Advanced Analytics and Machine Learning
The full spectrum of analytical technique, from descriptive reporting to machine learning deployed at national scale.
- “Can we find the signal in the data we already collect?”
- Predictive and machine learning models built on your administrative data, tuned to the decision they inform.
- “What can we learn by joining datasets we hold separately?”
- Linked dataset analysis at state and national level to unlock cross-system insights, supported by rigorous quality and privacy handling assurances.
- “Is the effect we are seeing real?”
- Statistical testing and evaluation — including free text analysed through natural language processing — that establishes what the data can and cannot support.
Reporting, Dashboards and Visualisation
Digital reporting designed around the decisions it supports and not the data that happens to be available.
- “Can leadership see how the program is actually tracking?”
- Executive dashboards built around the decisions your leaders make, showing the few measures that should change what they do next.
- “How do we monitor delivery and meet our reporting obligations?”
- Program monitoring and oversight reporting that serves internal management and statutory reporting from the same trusted source.
- “Can people answer their own questions without asking us?”

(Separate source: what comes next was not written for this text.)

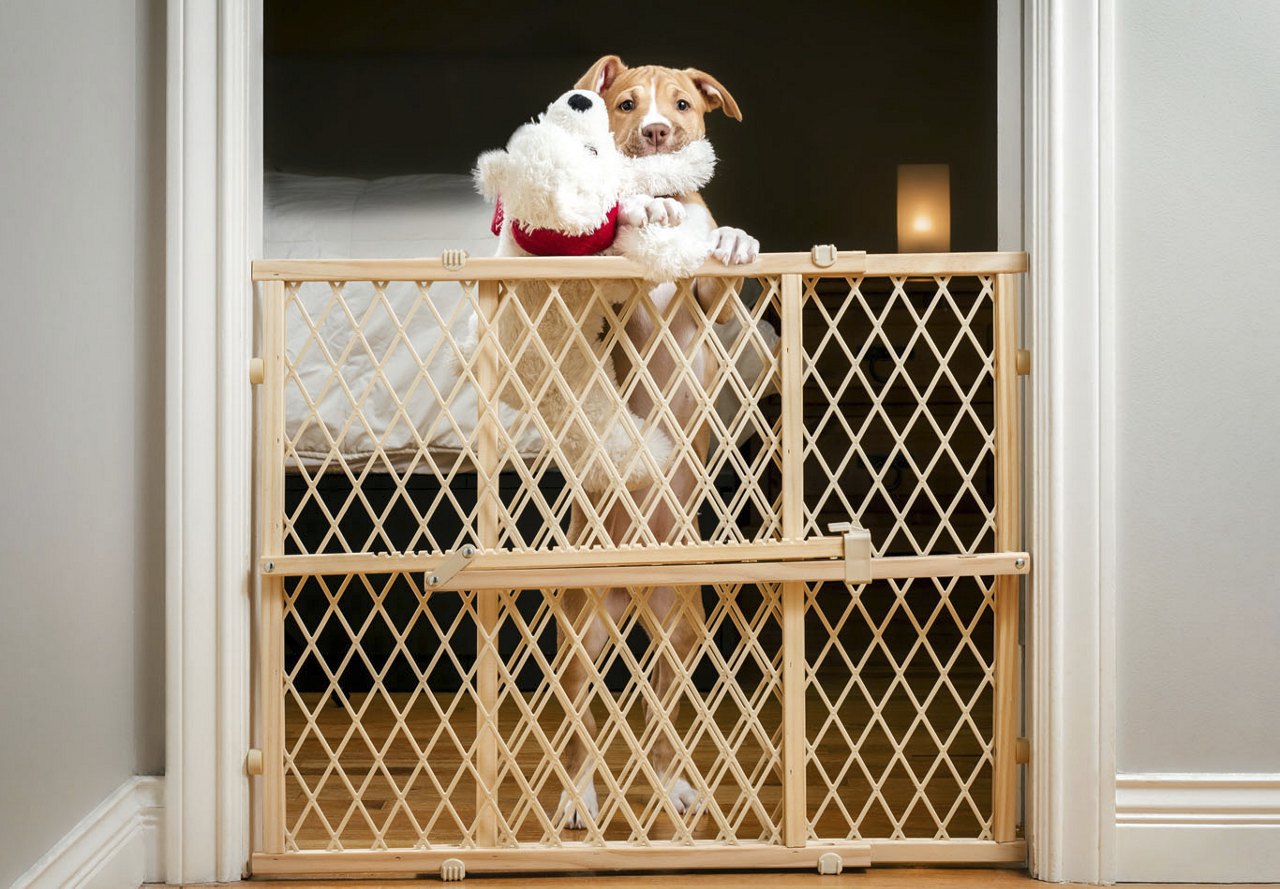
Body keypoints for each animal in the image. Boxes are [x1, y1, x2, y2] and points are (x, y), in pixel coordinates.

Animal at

- Interactive, self-service analytics and public-facing reporting designed for people who are not analysts.
Population Modelling and Forecasting
Demand forecasts, population models and scenario analysis that inform how programs are designed, funded and adjusted.
- “How much of this service will be needed, and where?”

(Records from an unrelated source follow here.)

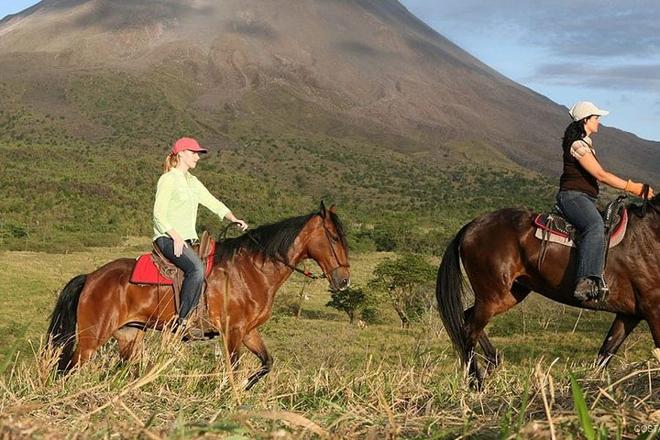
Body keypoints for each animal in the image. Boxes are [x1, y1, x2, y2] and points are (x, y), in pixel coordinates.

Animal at [47, 203, 350, 388]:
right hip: (91, 338)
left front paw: (245, 389)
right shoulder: (233, 332)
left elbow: (266, 364)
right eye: (335, 238)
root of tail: (91, 277)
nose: (344, 281)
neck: (252, 270)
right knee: (69, 369)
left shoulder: (248, 331)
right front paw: (232, 395)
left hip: (129, 336)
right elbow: (234, 369)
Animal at [436, 197, 656, 388]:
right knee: (469, 331)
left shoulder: (629, 314)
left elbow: (605, 353)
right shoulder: (653, 309)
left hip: (508, 294)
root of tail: (470, 226)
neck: (649, 234)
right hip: (492, 295)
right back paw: (476, 384)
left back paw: (492, 362)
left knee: (468, 318)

- Demand forecasts at regional, state and national scale, built from population projections and observed utilisation, including the workforce required to meet them.
- “What will this reform cost, and who will it reach?”
- Cost projections and microsimulation that trace a policy change through to the people affected and the financial position over time.
- “What if our assumptions are wrong?”
- Scenario and sensitivity analysis showing which assumptions actually move the result.
Fraud and Compliance Analytics
Analytics that detect risk, support integrity oversight and inform treatment decisions defensibly and proportionately.
- “Where is the risk in a program this size?”
- Risk detection models and provider or participant profiling that surface patterns that are difficult to identify manually.
- “Which of these cases are worth acting on?”
- Prioritisation and triage frameworks that rank cases by risk and likely return, so finite compliance effort goes to the right places.
- “Can we defend how this decision was made?”
- Automated decision tools built for proportionality and explainability.
Our approach.
We blend analytics, engineering, product and management consulting toolkits, adapting our approach to each project's needs. Our work is guided by collaboration, precision, and a commitment to achieving the best outcomes for our clients.
We build relationships with clients and stakeholders, working together to achieve shared goals and successful outcomes.
We uphold excellence in all deliverables and services, maintaining high standards and continuous improvement.
We work embedded in client teams and build their data, AI and digital capabilities through pairing, training, mentorship, and resources.
We utilise a toolkit of consulting techniques to communicate results, create compelling presentations, and craft professional documents.